NCSC to work with Bank of England
The Bank of England is unlikely to raise interest rates in the near future. Reuters

The Bank of England's deputy governor has shot down hopes of some Monetary Policy Committee (MPC) members that the central bank will raise interest rates imminently, after claiming that she saw "no significant evidence" that wage-price pressures were mounting and that the jobs market growth remained weak.

Nemat "Minouche" Shafik added that BoE would have to see more evidence of stronger wage growth and less slack labour market data in order to consider raising rates from the record low of 0.5%.

"We would need to see more of the data pointing in the same direction in terms of price pressures – particularly in terms of wages and unit labour costs (before raising interest rates)," said Shafik in the Financial Times.

"In terms of sustained domestic inflationary pressures, that's going to be the ultimate test."

When asked whether she'd be voting against a rate rise at the next MPC meeting, Shafik said: "You might say that, but I couldn't possibly comment."

"I think unemployment has not reached the place where we can say all the slack has gone in the labour market," she added.

Nemat Shafik
Nemat Shafik is the new deputy governor at the Bank of England. Reuters

The BoE has kept UK interest rates at a record low of 0.5% since 2009.

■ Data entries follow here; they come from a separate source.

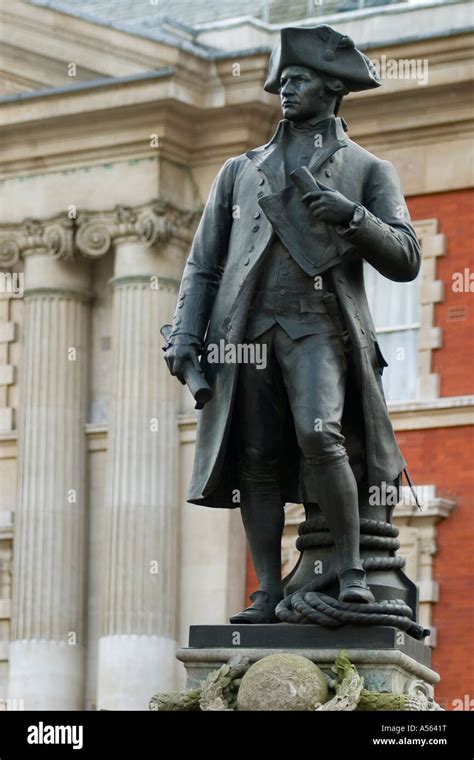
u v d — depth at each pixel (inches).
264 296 479.2
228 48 1571.1
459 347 1489.9
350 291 478.0
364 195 491.5
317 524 480.4
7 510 1624.0
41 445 1612.9
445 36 1486.2
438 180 1508.4
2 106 1608.0
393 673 456.4
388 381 1504.7
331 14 1608.0
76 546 1603.1
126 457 1565.0
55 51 1619.1
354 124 1525.6
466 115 1498.5
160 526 1555.1
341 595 462.6
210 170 1583.4
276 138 494.9
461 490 1466.5
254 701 452.8
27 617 1589.6
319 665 460.4
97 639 1590.8
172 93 1546.5
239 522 1553.9
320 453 466.6
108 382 1621.6
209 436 483.2
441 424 1477.6
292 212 478.6
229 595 1539.1
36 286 1625.2
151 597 1540.4
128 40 1587.1
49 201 1615.4
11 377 1646.2
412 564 1459.2
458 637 1440.7
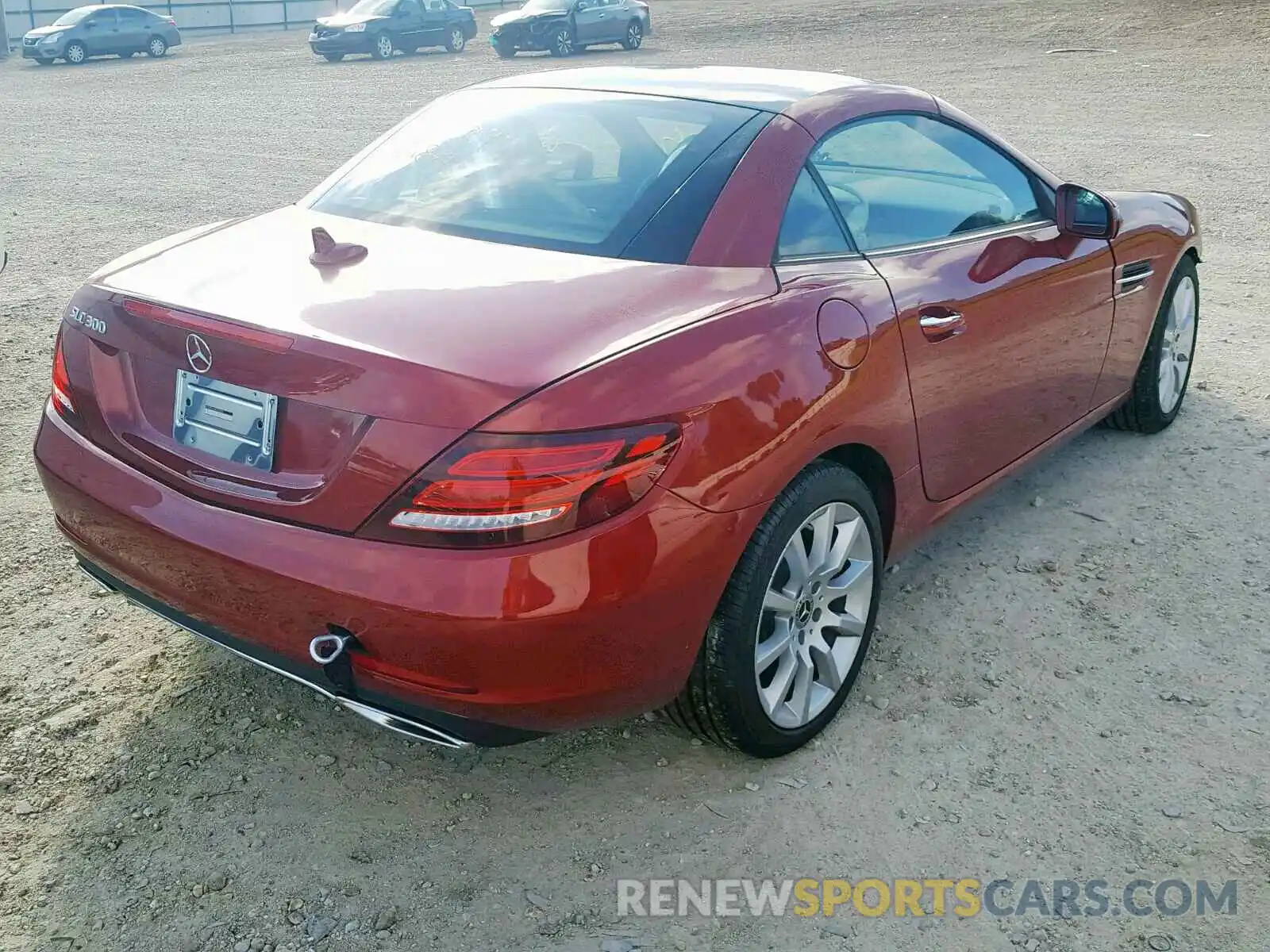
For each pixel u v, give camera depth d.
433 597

Recently, economist consensus swayed from the BoE raising rates in the first half of 2015 to during the middle of next year, after economic growth slowed and Britons' wage increases were weak and well below the rate of inflation.

The Office for National Statistics showed that UK economic growth slowed in the three months to September, with the economy expanding by 0.7%.

It also showed that average weekly earnings grew by 0.9% in the year to August 2014.

The figures mean that average total pay (including bonuses) for employees in UK was £479 ($762, €601) per week before tax and other deductions from pay.

However, the MPC's McCafferty has explicitly pushed for a rise at every meeting since August, after claiming space capacity in the economy was being used quickly.

"Starting to raise Bank rate now makes it more likely that the increase required over coming years to deliver our inflation target can be kept gradual and limited," he said.

"Ensuring that we act in good time and move rates slowly, to allow consumers and businesses to adapt with minimum disruption, is, I believe, the best way of supporting and sustaining the economic expansion now under way."